EXERCISE BRIEF: Please render every line of text in the entries below as a JSON list of strings, one string per line, leaving out blank lines and the pictures.

##### DATA SHOWN

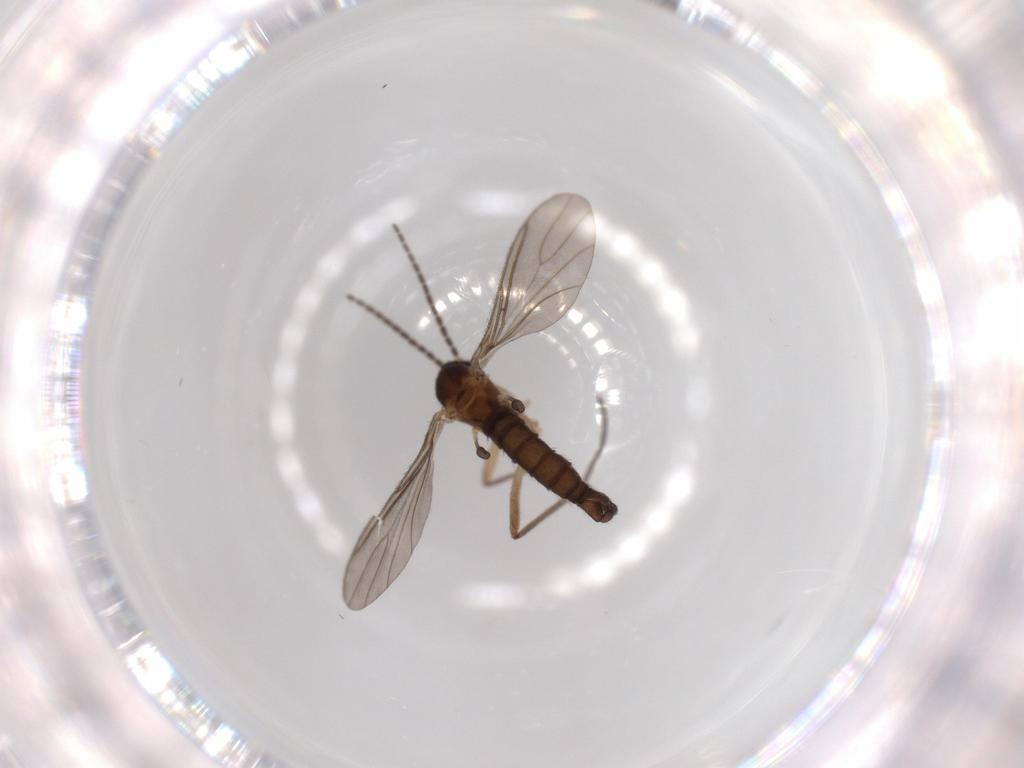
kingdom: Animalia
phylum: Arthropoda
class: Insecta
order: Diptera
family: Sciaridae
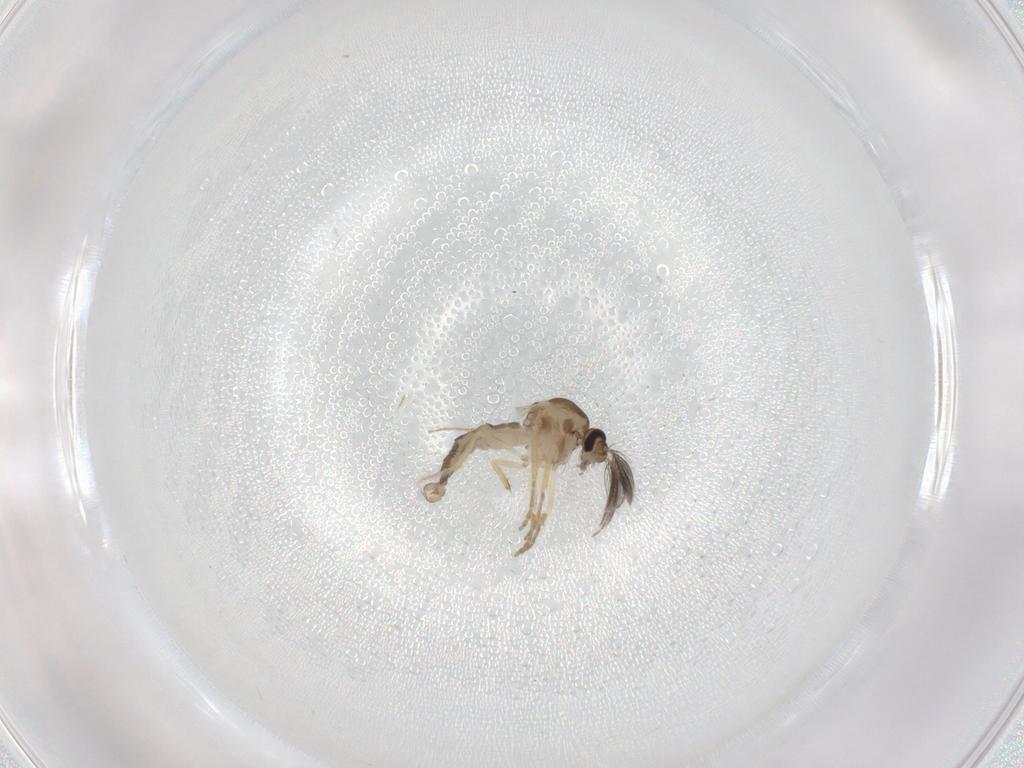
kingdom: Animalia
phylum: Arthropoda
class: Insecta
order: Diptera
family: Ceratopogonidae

##########

SOLUTION TO THIS TASK:
[
  "kingdom: Animalia",
  "phylum: Arthropoda",
  "class: Insecta",
  "order: Diptera",
  "family: Sciaridae",
  "kingdom: Animalia",
  "phylum: Arthropoda",
  "class: Insecta",
  "order: Diptera",
  "family: Ceratopogonidae"
]